IL FALLIMENTO DEL GOVENO DRAGHI

 

I risultati di questo Governo sono deludenti. Riprendiamoci la Sovranità monetaria

 

Chiunque agisca, soprattutto se abbia responsabilità di Governo, deve essere valutato per i risultati. Il Governo guidato da Mario Draghi nasce a febbraio 2021. Viene chiamato il Governo dei migliori e suscita molte aspettative. L’unico risultato che può rivendicare, al netto delle polemiche sul vaccino, è la campagna vaccinale, ma qualunque esecutivo lo avrebbe fatto.

La crisi economica non è stata risolta come la piaga della disoccupazione e il caro bollette. Si può obiettare che ci sono le attenuanti del Covid e del conflitto in Ucraina. Vero però il Governo avrebbe dovuto prendere i provvedimenti più opportuni altrimenti che cosa ci sta a fare. Ci vuole del tempo ma nulla è stato fatto. Non sono state riaperte le vecchie centrali. Non si è deciso di estrarre maggiori quantità di gas nell’Adriatico per esempio. Il PRR è ben lungi dall’essere non dico realizzato, non avrebbe potuto essere altrimenti, ma è ancora nella fase della progettazione. Se poi il titolare di Palazzo Chigi fa una improvvida battuta sui condizionatori vuol dire che non ci siamo! Se dovesse mancare il gas non solo bisognerebbe spegnere condizionatori e riscaldamento, ma le aziende chiuderebbero e sarebbe la fame. 

La riduzione fiscale è annunciata ma ancora non attuata. La riforma della Giustizia è la classica montagna che ha partorito un topolino e la pubblica istruzione non è migliorata. Cosa ben più importante non si vedono segnali di ripresa e il declino appare, purtroppo, inarrestabile. In compenso si vogliono rivalutare gli estimi catastali. Il Presidente del Consiglio più volte sostiene che le tasse non aumenteranno e ha ragione. Non aumenteranno adesso ma nel 2026, quando le nuove rendite catastali entreranno in vigore. Quindi la stangata è solo rinviata. La casa è un bene primario è non dovrebbe essere tassata. La Commissione UE, sempre lei, sostiene che bisogna trasferire la tassazione dal lavoro al capitale. Tutti sono d’accordo che ridurre le tasse sul lavoro è necessario. Tartassare la prima casa non è la soluzione ed è iniquo. Le case, già tassate al momento della compravendita, nascono dai sacrifici che i genitori fanno per i propri figli oppure da un mutuo che ricordiamo a Draghi è un prestito. Quindi le famiglie che contraggono un mutuo fondiario non hanno una rendita ma sono titolari di un debito. Lo stesso dicasi per colo che chiedano un mutuo per la ristrutturazione di un immobile. Inoltre si dice che sarebbe necessario aggiornare il catasto. Allora perché non aboliamo le tasse sul terremoto del Belice o la guerra d’Abissinia? 
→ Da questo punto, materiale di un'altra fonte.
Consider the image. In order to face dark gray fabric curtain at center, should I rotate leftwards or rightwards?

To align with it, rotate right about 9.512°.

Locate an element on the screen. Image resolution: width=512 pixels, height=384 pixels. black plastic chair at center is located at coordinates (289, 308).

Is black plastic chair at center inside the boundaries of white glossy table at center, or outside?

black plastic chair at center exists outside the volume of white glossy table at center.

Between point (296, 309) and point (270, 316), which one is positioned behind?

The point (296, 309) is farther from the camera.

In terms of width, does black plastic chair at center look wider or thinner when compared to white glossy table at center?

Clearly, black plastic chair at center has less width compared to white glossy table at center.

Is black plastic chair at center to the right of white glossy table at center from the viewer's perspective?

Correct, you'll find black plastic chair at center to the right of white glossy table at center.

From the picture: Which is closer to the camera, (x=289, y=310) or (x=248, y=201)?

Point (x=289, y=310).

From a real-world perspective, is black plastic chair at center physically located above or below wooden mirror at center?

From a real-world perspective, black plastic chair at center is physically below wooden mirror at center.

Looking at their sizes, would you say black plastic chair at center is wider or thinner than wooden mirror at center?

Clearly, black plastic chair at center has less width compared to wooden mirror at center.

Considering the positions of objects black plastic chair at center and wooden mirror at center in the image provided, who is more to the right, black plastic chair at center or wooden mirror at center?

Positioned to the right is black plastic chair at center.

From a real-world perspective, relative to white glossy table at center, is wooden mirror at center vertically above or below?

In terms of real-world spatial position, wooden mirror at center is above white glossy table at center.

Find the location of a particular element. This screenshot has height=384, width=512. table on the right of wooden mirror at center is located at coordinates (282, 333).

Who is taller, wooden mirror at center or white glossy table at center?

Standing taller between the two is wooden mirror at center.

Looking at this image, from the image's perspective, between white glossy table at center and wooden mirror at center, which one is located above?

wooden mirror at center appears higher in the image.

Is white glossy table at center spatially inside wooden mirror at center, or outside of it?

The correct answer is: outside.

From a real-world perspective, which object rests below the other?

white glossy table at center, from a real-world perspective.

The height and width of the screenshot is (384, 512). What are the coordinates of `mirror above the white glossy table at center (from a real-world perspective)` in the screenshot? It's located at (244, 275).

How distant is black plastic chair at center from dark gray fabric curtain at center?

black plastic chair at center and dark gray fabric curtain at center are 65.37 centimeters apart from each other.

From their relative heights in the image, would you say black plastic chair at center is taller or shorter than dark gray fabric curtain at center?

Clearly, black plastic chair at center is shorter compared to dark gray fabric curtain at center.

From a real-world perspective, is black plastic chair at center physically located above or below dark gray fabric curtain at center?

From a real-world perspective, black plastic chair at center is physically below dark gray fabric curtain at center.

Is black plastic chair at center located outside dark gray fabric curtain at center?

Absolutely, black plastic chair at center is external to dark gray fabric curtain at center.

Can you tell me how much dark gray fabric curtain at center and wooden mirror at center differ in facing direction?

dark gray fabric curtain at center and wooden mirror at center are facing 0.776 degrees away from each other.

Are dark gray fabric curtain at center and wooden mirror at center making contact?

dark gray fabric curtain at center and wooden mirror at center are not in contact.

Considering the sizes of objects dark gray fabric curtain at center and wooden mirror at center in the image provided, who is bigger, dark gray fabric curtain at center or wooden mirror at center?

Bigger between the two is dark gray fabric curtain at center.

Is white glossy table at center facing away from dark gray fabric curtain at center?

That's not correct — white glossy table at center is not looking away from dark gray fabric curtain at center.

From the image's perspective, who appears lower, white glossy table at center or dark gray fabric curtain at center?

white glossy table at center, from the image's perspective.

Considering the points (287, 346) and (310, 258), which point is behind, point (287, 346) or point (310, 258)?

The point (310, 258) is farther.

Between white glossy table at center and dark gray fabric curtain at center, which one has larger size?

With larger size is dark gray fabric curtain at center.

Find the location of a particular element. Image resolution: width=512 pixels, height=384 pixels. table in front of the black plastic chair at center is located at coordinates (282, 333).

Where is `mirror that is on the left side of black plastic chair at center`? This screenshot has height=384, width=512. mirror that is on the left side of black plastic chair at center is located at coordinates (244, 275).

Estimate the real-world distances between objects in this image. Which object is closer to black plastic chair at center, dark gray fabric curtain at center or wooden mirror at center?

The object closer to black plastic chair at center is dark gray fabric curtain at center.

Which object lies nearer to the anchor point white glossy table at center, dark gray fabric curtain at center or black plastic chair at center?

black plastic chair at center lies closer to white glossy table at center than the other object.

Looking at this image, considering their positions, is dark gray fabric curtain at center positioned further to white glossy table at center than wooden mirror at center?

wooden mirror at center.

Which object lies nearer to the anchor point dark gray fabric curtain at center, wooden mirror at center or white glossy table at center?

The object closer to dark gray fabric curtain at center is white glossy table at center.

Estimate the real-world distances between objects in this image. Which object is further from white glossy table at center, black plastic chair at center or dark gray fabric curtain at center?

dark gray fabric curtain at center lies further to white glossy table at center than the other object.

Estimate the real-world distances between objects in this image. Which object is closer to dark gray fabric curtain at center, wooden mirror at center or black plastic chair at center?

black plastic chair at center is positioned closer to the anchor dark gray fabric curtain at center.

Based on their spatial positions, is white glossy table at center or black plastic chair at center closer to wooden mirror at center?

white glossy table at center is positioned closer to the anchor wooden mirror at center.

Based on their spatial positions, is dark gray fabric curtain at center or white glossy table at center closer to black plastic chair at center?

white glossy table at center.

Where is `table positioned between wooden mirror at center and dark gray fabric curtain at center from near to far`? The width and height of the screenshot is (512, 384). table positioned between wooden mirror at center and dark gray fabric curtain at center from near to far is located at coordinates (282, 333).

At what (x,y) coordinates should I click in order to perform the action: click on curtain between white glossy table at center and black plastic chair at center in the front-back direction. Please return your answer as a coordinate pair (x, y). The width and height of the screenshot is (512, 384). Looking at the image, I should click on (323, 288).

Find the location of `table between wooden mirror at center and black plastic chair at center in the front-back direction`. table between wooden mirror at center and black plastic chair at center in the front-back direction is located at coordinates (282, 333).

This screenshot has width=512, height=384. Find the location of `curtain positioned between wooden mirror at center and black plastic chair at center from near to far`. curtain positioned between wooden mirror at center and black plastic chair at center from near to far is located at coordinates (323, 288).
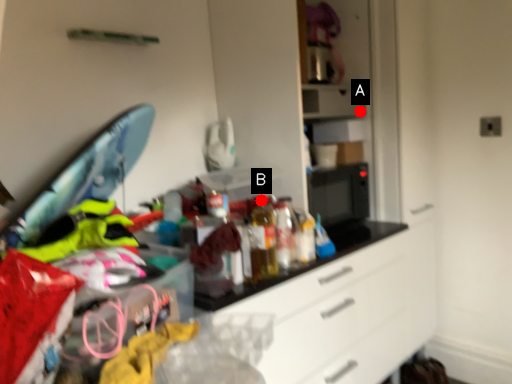
Question: Two points are circled on the image, labeled by A and B beside each circle. Which point is farther from the camera taking this photo?

Choices:
 (A) A is further
 (B) B is further

Answer: (A)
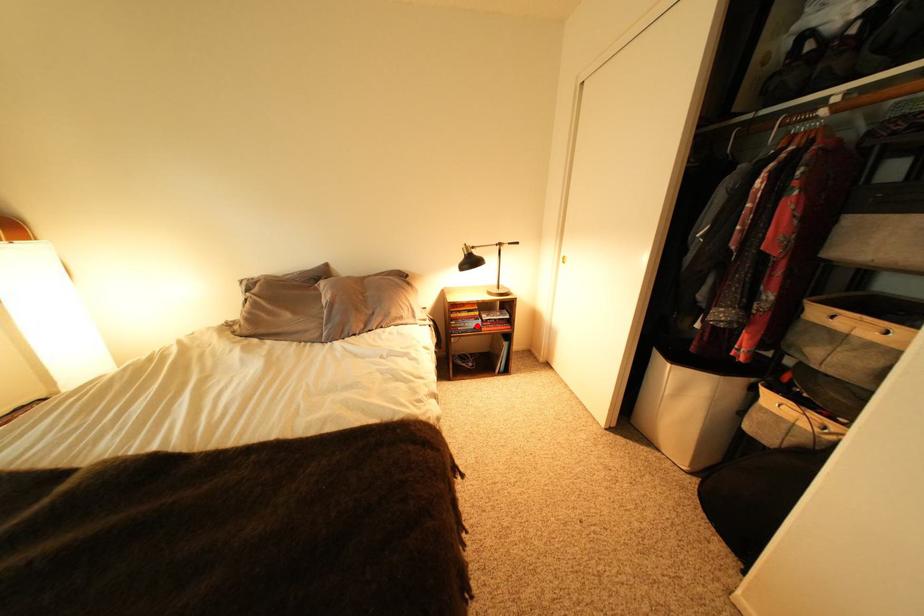
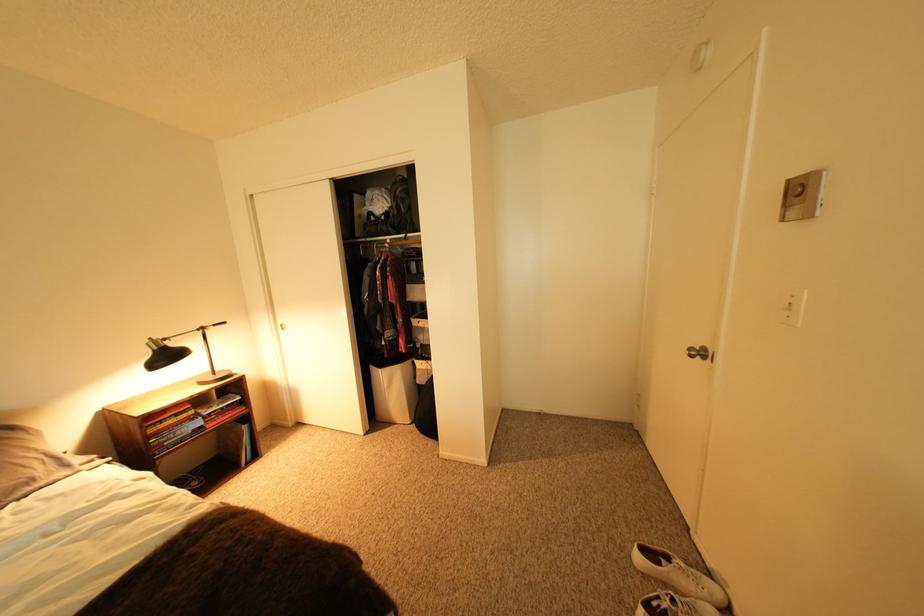
Question: I am providing you with two images of the same scene from different viewpoints. Given a red point in image1, look at the same physical point in image2. Is it:

Choices:
 (A) Closer to the viewpoint
 (B) Farther from the viewpoint

Answer: (A)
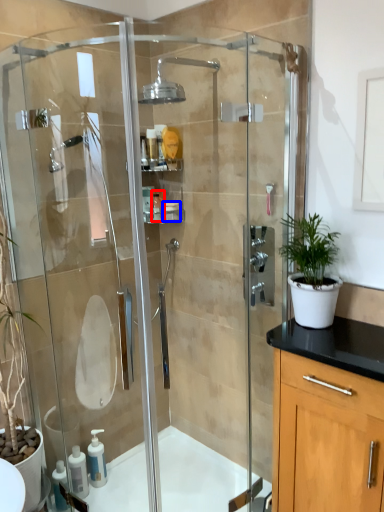
Question: Which object is further to the camera taking this photo, toiletry (highlighted by a red box) or toiletry (highlighted by a blue box)?

Choices:
 (A) toiletry
 (B) toiletry

Answer: (A)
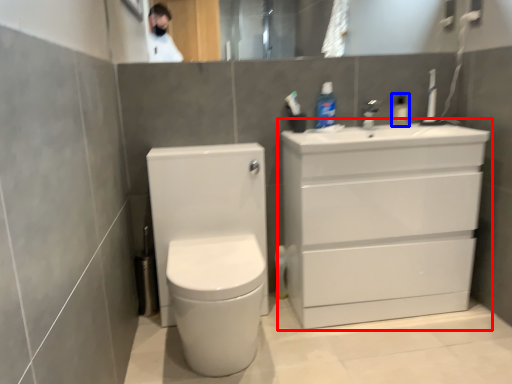
Question: Which of the following is the closest to the observer, bathroom cabinet (highlighted by a red box) or toiletry (highlighted by a blue box)?

Choices:
 (A) bathroom cabinet
 (B) toiletry

Answer: (A)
Del resto che cosa ci si poteva da un Governo formato da forze politiche tra di loro incompatibili. 

L’Italia ha realizzato notevoli investimenti negli anni trenta, per esempio il piano di bonifica integrale e lo sviluppo del sistema ferroviario, e nel secondo dopoguerra, la ricostruzione e la costruzione della rete autostradale, non per caso. Infatti allora avevamo la SOVRANITA’ MONETARIA. Senza la Sovranità monetaria non ci può essere prosperità! Se il signoraggio, la differenza tra le esigue spese di emissione della moneta e il valore di quest’ultima, non spetta allo Stato, come accade con l’euro, saremo sempre strangolati dal debito. Le tasse saranno più alte e la crisi diventerà permanente.

Usciamo dalla logica del debito riprendiamoci la Sovranità.